Speaker 2:I think it's pretty high. I mean it's a pretty nutty landscape, but I think there's a lot of good tools like a SASE environment, things that you can put over the top of your cloud environment that allow you a lot more security and allows you to do things like network zero trust and a lot of pieces where you're breaking things down that you're mitigating the access the user has, therefore mitigating the access that the attacker would have, doing that through different types of technologies that you can put over the top of your cloud environments, and I think that's a big one that's helping out a ton, and it, I mean the great thing about cloud is it allows you to work from anywhere, allows people to do all sorts of things. Companies can don't have to have people just from the same state. They can have them all over the world. You just have to have the things to protect it. And I think they're just easier to attack if you don't put in the right buffers and fun things, if you aren't putting in the right technologies and the right well, it's technologies, it's policies and processes and education. Education is the biggest piece. You're not educating your employees what a phishing email looks like or not to put out a code or not doing anything like that, then that's your first point of failure. That's the low-hanging fruit. So you could have all the technology in the world and somebody goes out there and puts out the wrong thing or allows somebody in, you're going to have some problems.
Speaker 2:I mean, some of these things like SASE will prevent that, but there's pieces that you could definitely get in. That's why, on one side, you mitigate their access to just the things they need. They need access to these folders, this printer, this, so that you can't get that lateral spread going across your network and your cloud. But we just had a client and it wasn't a direct cyber attack, but they had a client they had. It wasn't a direct cyber attack, but they had a client. They had a vendor that was attacked. They got banking information for them, called their financial manager and he gave away their passcode into their bank and they drained their bank accounts. And that was just a couple weeks ago, so it wasn't like the most technical attack in the world, but yep, did that. So I mean wow, yeah.
Speaker 1:Yeah, I've seen it where, uh, you know, the attackers will target, like, the executive's assistant or something like that, and really do a good job of impersonating the executive and have them, you know, transfer a certain amount of money. It's uh, it's frustrating, right. And with that, you know, like you said, the training becomes critical. The training becomes, you know, really the backbone of everything that you're doing. Have you found a good training platform or a good you know certification path to go down that provides, you know, the right amount of training, the right, a good you know certification path to go down that provides you know, the right amount of training, the right amount of you know background that these that these people in these roles need?
Speaker 2:Um, there's a couple of different ones. I mean, there's the ones that we use just for employees as a whole, that are that go across the board, which I think are the more likely ones to have a problem, like Breach Secure now, and then I can't remember what the other one was that we use off the top of my head. I think there's some decent stuff. You can go out there to train some of the higher-ups. I think the higher-ups tend to be the more—it's either the really low-level people or the really high-up people that tend to be the ones that make the biggest mistakes and tend to be the ones that let out the most information information. I think what we just we basically do is we do some training ourselves and we use some of the tools that are out there like Breach Secure Now and things like that that go out and actually send out training videos, send out fake phishing emails and we can tell who we need to train to and things like that.

══════

## TASKS TO COMPLETE
1. Reproduce the cloud security transcript word for word from "Speaker 1:Yeah, I've" up to and including "these roles need?".
2. Write the next part of the cloud security transcript, starting after its final sentence.
The material placed after this cloud security transcript is drawn from an unrelated source.

══════

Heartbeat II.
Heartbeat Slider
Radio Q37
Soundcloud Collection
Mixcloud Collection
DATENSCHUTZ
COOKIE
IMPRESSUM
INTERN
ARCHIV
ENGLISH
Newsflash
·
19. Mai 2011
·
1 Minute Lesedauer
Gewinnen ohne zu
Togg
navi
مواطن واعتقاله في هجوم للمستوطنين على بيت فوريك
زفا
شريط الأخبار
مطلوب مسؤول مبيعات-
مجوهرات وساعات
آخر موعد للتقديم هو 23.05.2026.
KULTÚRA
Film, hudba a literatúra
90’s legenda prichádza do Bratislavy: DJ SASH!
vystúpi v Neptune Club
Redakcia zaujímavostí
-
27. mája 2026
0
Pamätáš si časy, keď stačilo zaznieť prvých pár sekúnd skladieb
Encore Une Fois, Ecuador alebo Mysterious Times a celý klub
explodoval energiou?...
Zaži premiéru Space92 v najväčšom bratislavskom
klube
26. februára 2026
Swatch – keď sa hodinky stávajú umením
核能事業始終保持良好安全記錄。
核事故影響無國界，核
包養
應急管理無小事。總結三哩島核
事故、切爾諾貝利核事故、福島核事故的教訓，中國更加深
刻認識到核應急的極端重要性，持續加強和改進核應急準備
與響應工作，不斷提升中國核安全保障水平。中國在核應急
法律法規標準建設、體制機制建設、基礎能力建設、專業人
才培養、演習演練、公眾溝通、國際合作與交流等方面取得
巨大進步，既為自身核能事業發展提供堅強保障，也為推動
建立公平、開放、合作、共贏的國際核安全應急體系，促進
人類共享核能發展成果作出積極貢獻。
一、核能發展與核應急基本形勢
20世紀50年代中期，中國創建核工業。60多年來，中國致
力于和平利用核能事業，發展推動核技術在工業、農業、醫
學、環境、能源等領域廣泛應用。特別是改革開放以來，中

══════

## RESULTS FOR EACH TASK
1.
Speaker 1:Yeah, I've seen it where, uh, you know, the attackers will target, like, the executive's assistant or something like that, and really do a good job of impersonating the executive and have them, you know, transfer a certain amount of money. It's uh, it's frustrating, right. And with that, you know, like you said, the training becomes critical. The training becomes, you know, really the backbone of everything that you're doing. Have you found a good training platform or a good you know certification path to go down that provides, you know, the right amount of training, the right, a good you know certification path to go down that provides you know, the right amount of training, the right amount of you know background that these that these people in these roles need?

2.
Speaker 2:The big piece of it is it's just got to be top of mind awareness. It can't be something you just train once and go away with. You've got to just constantly be pushing this into people's heads. I think I just got a phishing email. While we were on this that popped up that was some sort of here's a payment via ACH. I don't know who the company is, so I'm not clicking anything. So those things pop up all the time and you've just got to teach people to stay away from them and understand what they are and the type of problems they can cause yeah, I, I always uh, have issues, you know, trying to find the right solution, right that that trains people up and that have you found a good solution to to do that?
Speaker 2:I think just uh, good is relative. We found ones that definitely help, like I said, like I mentioned Breach Secure Now earlier, it's good, it's simple. I think the biggest problem you have training people is they can't be long-winded training sessions. Maybe something short that they understand doesn't affect their productivity, because people aren't going to do them if they're long and take forever and so they're kind of worthless. On that point, um, I think you just have to understand the human mind and how it works and the attention spans are short. So I always look for things that are short and to the point and can get things done, and they're a lot. Of. Them are kind of like cartoony videos that are three, four minutes long and get people through that and then they go through their little testing piece and then we send out the phishing tests and see who really listened to it and who didn't.
Speaker 1:Yeah, I, I know, when I used to, when I used to run the phishing tests for a company, I would, I would. I would probably be a little bit unfair, but it's not like the attackers are going to be, you know, fair with it trying to say like, oh, we can't send an email about their 401k. It's not like the attackers are going to be, you know, fair with it trying to say like, oh, we can't send an email about their 401k. It's not going to be. That's not fair. You know, to mess with someone's retirement or anything like that, they're not going to do that.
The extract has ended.